Work instructions: Once the line containing "immunohistochemical stain shows" is found in the entries below, restate it and each following line word for word, stopping after the line containing "cells show medium".

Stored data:
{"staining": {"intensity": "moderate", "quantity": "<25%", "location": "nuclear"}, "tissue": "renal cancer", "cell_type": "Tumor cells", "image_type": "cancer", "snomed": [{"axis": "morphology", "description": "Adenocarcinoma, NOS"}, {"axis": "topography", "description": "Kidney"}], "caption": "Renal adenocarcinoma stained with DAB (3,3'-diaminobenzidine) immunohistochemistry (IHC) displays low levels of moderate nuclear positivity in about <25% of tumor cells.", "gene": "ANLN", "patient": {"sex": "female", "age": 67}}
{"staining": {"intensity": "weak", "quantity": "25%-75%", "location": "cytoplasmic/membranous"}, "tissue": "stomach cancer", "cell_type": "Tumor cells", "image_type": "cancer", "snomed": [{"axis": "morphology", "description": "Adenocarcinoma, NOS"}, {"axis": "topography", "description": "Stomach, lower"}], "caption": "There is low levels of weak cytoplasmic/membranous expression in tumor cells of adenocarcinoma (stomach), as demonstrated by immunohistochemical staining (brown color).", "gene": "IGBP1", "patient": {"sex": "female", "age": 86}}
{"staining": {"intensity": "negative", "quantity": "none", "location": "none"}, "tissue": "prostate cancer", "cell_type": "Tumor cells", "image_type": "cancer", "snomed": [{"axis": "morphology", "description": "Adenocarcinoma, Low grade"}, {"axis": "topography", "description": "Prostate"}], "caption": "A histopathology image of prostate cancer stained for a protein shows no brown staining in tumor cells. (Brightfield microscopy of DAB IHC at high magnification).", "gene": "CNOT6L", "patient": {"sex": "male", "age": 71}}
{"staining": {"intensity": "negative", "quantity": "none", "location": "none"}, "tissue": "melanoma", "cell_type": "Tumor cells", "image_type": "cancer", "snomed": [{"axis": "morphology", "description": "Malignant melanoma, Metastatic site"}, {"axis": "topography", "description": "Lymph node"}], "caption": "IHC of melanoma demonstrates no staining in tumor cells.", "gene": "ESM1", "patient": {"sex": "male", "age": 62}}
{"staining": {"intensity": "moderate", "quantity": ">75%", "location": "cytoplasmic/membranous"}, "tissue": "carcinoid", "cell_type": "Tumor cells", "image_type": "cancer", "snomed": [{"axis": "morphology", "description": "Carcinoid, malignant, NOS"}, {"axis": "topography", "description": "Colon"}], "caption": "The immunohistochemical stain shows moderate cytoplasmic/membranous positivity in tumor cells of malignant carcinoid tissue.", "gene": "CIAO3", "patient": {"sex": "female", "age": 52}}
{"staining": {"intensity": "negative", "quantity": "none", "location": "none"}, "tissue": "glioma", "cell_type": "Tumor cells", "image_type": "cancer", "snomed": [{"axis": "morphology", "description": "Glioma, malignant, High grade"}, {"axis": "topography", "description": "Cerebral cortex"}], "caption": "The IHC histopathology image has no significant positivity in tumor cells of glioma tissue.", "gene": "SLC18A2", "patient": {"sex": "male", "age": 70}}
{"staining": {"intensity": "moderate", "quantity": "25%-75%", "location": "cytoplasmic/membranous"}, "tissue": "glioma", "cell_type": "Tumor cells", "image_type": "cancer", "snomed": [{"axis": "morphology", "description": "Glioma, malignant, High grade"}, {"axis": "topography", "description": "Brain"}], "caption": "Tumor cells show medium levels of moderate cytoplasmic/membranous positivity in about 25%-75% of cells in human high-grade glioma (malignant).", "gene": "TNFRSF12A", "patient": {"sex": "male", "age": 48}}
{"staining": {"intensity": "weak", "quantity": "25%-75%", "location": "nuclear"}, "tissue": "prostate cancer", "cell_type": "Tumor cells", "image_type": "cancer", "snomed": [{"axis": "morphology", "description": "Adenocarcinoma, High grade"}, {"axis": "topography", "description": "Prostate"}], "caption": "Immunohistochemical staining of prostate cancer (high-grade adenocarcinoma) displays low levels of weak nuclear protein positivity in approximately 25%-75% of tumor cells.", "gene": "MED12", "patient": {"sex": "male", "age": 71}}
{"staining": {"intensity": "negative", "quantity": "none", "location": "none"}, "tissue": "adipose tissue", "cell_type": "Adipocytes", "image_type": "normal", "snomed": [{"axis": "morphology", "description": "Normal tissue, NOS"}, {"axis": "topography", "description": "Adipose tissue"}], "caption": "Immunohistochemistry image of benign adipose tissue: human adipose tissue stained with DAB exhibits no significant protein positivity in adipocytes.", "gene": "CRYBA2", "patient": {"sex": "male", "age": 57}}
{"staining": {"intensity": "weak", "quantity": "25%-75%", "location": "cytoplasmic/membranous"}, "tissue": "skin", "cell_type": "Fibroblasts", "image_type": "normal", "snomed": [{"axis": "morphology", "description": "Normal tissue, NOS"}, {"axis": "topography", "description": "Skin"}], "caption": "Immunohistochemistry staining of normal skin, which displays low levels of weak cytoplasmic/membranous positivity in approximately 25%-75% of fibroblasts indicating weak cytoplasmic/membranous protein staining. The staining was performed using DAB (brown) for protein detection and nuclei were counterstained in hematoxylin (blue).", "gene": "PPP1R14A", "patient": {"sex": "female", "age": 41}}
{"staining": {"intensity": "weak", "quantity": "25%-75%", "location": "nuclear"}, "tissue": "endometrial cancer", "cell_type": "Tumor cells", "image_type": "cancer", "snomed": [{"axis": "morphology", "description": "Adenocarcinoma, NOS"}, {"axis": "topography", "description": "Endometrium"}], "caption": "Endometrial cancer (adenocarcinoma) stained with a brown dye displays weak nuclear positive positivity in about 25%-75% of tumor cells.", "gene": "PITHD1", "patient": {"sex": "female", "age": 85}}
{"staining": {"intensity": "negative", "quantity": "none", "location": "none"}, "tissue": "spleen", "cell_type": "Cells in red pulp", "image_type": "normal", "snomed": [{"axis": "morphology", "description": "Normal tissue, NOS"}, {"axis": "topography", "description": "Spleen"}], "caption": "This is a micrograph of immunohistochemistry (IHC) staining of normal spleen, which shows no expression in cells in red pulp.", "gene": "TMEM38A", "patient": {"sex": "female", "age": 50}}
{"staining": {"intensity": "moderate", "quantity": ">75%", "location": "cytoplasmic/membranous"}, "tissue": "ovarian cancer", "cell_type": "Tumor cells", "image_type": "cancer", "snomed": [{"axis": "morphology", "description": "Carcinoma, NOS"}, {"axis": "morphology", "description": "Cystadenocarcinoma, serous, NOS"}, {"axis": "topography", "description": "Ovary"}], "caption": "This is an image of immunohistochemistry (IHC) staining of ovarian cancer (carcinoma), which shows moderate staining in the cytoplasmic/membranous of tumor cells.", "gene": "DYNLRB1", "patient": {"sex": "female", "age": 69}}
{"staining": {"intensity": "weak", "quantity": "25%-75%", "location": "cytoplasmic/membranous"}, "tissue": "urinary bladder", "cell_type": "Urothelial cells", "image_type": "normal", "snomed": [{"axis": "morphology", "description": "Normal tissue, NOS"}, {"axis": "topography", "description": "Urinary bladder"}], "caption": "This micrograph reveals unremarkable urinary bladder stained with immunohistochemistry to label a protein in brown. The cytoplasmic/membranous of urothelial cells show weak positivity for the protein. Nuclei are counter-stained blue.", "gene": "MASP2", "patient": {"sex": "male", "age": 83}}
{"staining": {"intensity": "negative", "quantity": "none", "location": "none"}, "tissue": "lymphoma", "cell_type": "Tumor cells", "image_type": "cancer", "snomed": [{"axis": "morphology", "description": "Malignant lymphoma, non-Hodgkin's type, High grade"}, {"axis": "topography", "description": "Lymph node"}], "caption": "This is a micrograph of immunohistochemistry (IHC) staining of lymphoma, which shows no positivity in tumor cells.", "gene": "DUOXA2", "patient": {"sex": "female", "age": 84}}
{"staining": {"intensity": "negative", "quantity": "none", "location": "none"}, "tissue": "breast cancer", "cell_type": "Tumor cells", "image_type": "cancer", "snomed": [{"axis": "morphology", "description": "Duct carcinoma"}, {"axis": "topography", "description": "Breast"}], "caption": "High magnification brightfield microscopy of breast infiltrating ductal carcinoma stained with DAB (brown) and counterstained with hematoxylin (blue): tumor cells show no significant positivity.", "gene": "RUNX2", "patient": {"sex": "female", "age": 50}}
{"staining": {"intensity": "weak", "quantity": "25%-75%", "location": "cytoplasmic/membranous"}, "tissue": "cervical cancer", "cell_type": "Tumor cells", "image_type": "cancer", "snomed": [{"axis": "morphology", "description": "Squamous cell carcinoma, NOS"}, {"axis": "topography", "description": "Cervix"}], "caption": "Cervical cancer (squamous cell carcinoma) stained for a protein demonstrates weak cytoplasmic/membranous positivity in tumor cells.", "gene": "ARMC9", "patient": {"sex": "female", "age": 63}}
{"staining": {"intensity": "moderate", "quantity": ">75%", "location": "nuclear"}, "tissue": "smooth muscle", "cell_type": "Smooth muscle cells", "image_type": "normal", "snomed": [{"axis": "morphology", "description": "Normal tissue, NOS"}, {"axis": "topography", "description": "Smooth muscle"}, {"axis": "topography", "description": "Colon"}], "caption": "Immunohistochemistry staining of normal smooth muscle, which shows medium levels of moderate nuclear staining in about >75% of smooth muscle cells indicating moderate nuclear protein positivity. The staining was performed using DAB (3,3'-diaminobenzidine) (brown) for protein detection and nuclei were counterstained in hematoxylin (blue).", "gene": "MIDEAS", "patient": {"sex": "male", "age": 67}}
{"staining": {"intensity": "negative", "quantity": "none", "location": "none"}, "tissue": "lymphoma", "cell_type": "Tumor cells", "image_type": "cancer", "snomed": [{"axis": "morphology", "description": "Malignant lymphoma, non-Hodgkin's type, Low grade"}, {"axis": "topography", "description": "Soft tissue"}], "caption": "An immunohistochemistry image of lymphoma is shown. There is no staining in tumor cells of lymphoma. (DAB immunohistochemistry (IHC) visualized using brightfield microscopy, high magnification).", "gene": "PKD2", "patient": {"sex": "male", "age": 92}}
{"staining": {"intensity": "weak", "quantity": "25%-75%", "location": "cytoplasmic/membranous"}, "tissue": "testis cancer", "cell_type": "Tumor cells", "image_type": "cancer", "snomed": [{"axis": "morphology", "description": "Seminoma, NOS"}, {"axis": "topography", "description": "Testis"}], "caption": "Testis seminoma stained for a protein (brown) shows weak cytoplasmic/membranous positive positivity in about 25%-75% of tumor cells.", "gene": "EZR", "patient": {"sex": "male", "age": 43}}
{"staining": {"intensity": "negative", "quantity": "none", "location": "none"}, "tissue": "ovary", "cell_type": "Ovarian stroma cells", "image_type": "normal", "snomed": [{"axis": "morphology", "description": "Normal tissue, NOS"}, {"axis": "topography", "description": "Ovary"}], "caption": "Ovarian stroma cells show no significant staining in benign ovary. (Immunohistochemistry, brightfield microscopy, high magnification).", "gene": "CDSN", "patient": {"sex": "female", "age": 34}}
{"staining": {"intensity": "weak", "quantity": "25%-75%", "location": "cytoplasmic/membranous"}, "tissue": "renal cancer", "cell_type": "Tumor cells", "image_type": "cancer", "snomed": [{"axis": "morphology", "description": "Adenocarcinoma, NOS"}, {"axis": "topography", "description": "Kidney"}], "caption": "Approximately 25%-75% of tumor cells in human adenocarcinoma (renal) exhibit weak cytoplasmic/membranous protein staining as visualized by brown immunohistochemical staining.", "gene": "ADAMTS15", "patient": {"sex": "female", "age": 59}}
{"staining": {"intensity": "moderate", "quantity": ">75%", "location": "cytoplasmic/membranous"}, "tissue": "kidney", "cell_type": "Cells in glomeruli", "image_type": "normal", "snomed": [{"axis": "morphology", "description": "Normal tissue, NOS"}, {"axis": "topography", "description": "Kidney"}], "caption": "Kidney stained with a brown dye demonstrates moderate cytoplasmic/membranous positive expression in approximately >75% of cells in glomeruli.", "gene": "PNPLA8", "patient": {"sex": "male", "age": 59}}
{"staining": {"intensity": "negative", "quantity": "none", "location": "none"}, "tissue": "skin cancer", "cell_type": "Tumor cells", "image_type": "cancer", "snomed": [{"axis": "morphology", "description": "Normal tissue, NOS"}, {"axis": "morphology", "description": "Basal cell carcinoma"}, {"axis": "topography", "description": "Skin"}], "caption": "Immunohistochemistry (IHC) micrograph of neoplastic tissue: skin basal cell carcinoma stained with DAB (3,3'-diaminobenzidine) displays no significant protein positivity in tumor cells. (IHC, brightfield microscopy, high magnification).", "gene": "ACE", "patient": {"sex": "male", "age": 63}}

Result:
{"staining": {"intensity": "moderate", "quantity": ">75%", "location": "cytoplasmic/membranous"}, "tissue": "carcinoid", "cell_type": "Tumor cells", "image_type": "cancer", "snomed": [{"axis": "morphology", "description": "Carcinoid, malignant, NOS"}, {"axis": "topography", "description": "Colon"}], "caption": "The immunohistochemical stain shows moderate cytoplasmic/membranous positivity in tumor cells of malignant carcinoid tissue.", "gene": "CIAO3", "patient": {"sex": "female", "age": 52}}
{"staining": {"intensity": "negative", "quantity": "none", "location": "none"}, "tissue": "glioma", "cell_type": "Tumor cells", "image_type": "cancer", "snomed": [{"axis": "morphology", "description": "Glioma, malignant, High grade"}, {"axis": "topography", "description": "Cerebral cortex"}], "caption": "The IHC histopathology image has no significant positivity in tumor cells of glioma tissue.", "gene": "SLC18A2", "patient": {"sex": "male", "age": 70}}
{"staining": {"intensity": "moderate", "quantity": "25%-75%", "location": "cytoplasmic/membranous"}, "tissue": "glioma", "cell_type": "Tumor cells", "image_type": "cancer", "snomed": [{"axis": "morphology", "description": "Glioma, malignant, High grade"}, {"axis": "topography", "description": "Brain"}], "caption": "Tumor cells show medium levels of moderate cytoplasmic/membranous positivity in about 25%-75% of cells in human high-grade glioma (malignant).", "gene": "TNFRSF12A", "patient": {"sex": "male", "age": 48}}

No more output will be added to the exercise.